Plans for German unity failed. At last the Frankfort Assembly decided on a German union without Austria. It offered the rule of this all German union to the Prussian King, but he haughtily refused it with his ideas of the divine right of kings, a crown from an elected assembly seemed like a “crown from the gutter.” In other words, unless his equals, the other German rulers, offered to make him the emperor of all Germany he would have nothing to do with it.
So a chance to bring about German unity failed. Instead, the weak German Confederation was continued. Thousands of disappointed German patriots left Germany for the United States. They brought here a love of freedom which greatly enriched America and was a definite loss to Germany. Among these German patriots was Carl Schurz, who became an outstanding American soldier, newspaperman and United States Senator.
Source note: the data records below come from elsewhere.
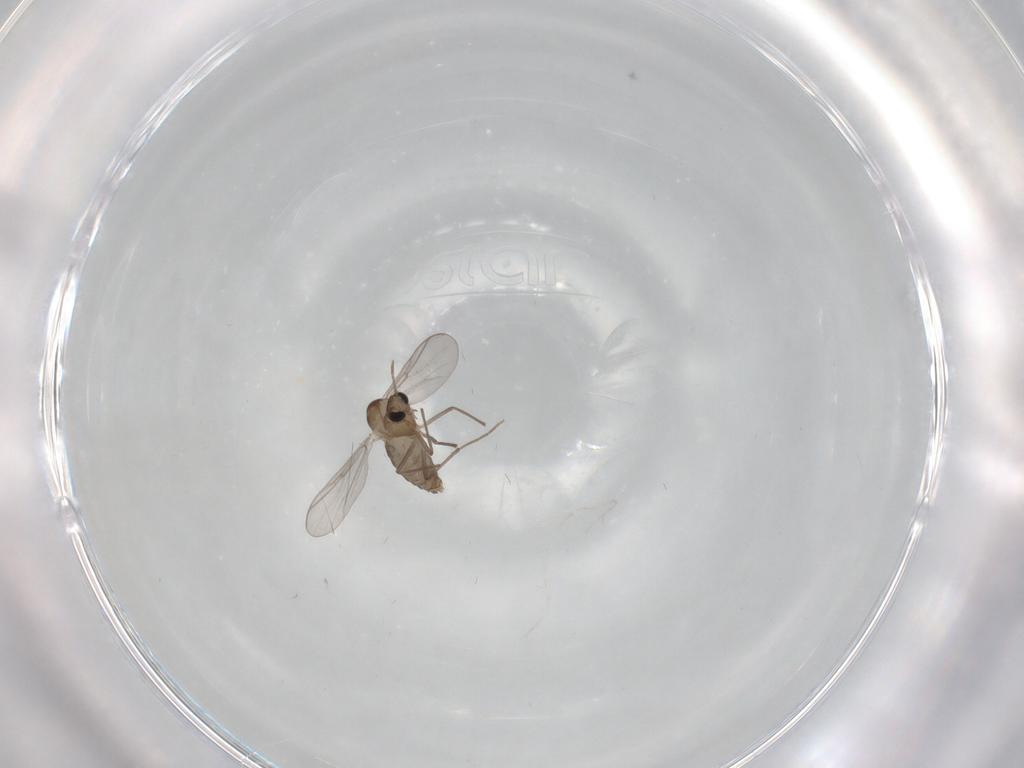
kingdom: Animalia
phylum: Arthropoda
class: Insecta
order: Diptera
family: Chironomidae
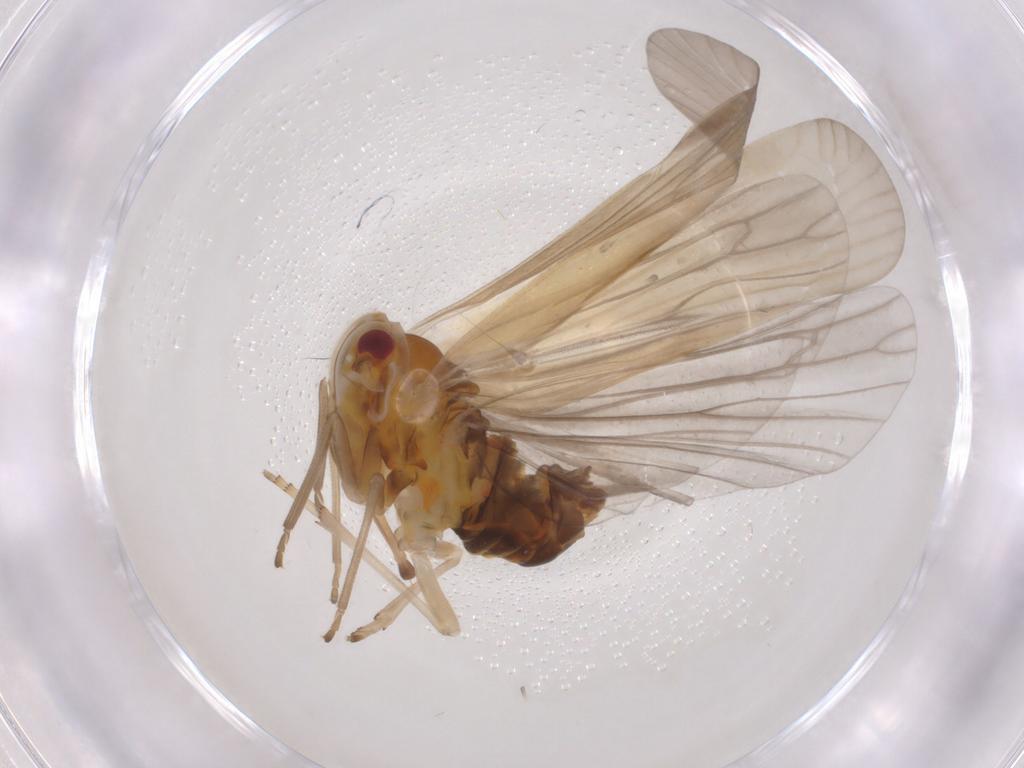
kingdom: Animalia
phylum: Arthropoda
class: Insecta
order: Hemiptera
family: Derbidae
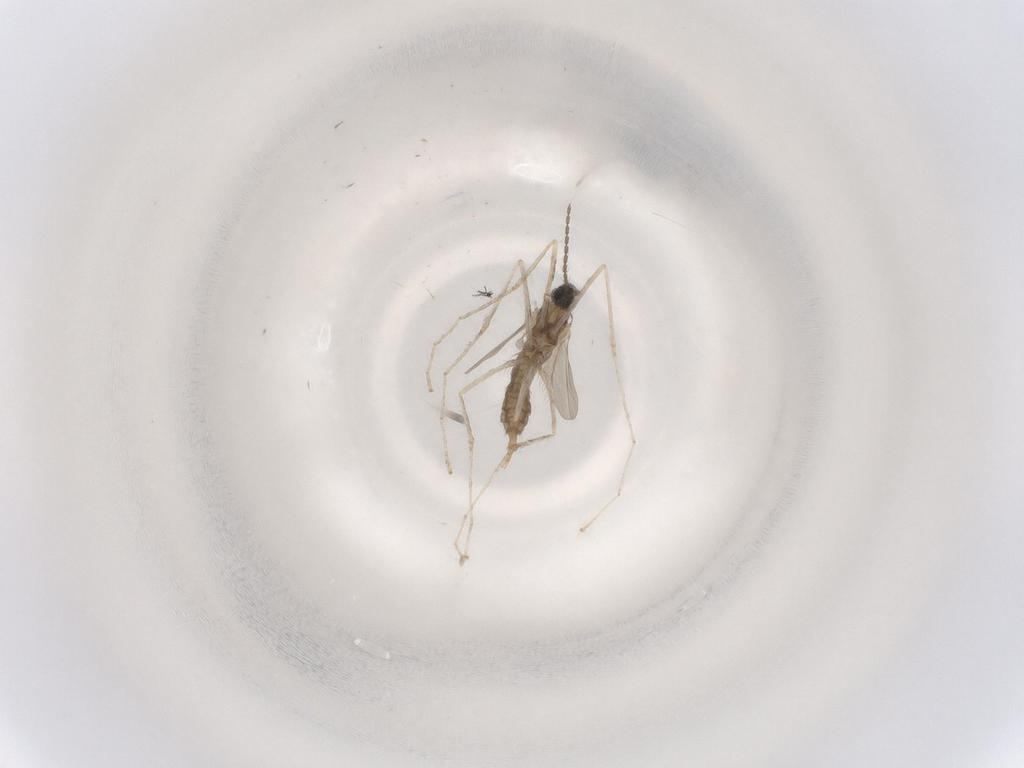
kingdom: Animalia
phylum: Arthropoda
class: Insecta
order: Diptera
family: Cecidomyiidae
Austria regained control of its empire. Meanwhile the revolt against Austria was being put down. Revolutionary leaders could not agree on what kind of government to set up. Patriots in Italy could not agree on how Italy was to be united. The Austrians took advantage of these disagreements to crush the different rebellions. The Italians were defeated and forced to make peace. The revolts in Bohemia and Poland were also put down. Hungary, however, was a bigger problem. Under the leadership of the fiery patriot Louis Kossuth, Hungary had proclaimed itself an independent republic. It might have succeeded in throwing off Austrian control if the Russian Czar had not stepped in. Caught between Austrian and Russian armies, the Hungarians were defeated and Kossuth fled into exile.
Nationalism and democracy had suffered serious setbacks in 1848. The revolutions of 1848 brought many disappointments.
(1) Attempts to make Germany and Italy unified states had failed.
(2) In all German states but Prussia, efforts to win constitutions had failed.
(3) The hopes for self-rule among the non-German peoples of Austria had been blasted.
(4) Frenchmen enjoyed less freedom under Napoleon III than they had possessed under Louis Philippe.
(5) Metternich was gone, but Austria still dominated Germany and Italy.
(6) Autocrats ruled in Spain, Prussia, Austria and Russia. In all these countries freedom of speech and press was limited. In Russia, Czar Nicholas I had organized secret police to track down and arrest Russians who talked of liberty and equality. Such liberals were executed, imprisoned or sent to Siberia.
However, encouraging progress had been made against the forces of reaction. Yet definite gains had been made between 1815 and 1850.
(1) Serfdom had been abolished in Austria.
(2) The Kingdom of Sardinia in Italy and the Kingdom of Prussia in Germany had been granted constitutions. Though these constitutions still kept power largely in the hands of rulers, they were a step forward.
(3) Belgium had become an independent limited monarchy.
(4) The Dutch had rewritten their constitution so as to give their legislature more power.
(5) Peoples of the Scandinavian countries had gained new popular rights.
(6) Switzerland had obtained a new and more democratic constitution.
(7) As we will read, Great Britain had taken long strides toward government by the people.
(8) Greece and most of Latin America had won independence.
(9) Finally, the Quadruple Alliance, which had started out so boldly to stifle all attempts to change the Vienna peace settlements, had completely fallen apart.
In brief, although the revolutions of 1848 appeared to have been complete failures, nationalism and democracy had made progress in the struggle with the forces of reaction. This progress was slow and painful, but it was real. By 1871, as we will read ahead, Germany was united. So was Italy and Frenchmen had created their Third Republic. In the long sweep of history, what really matters is not whether you win the first battle but whether you win the last.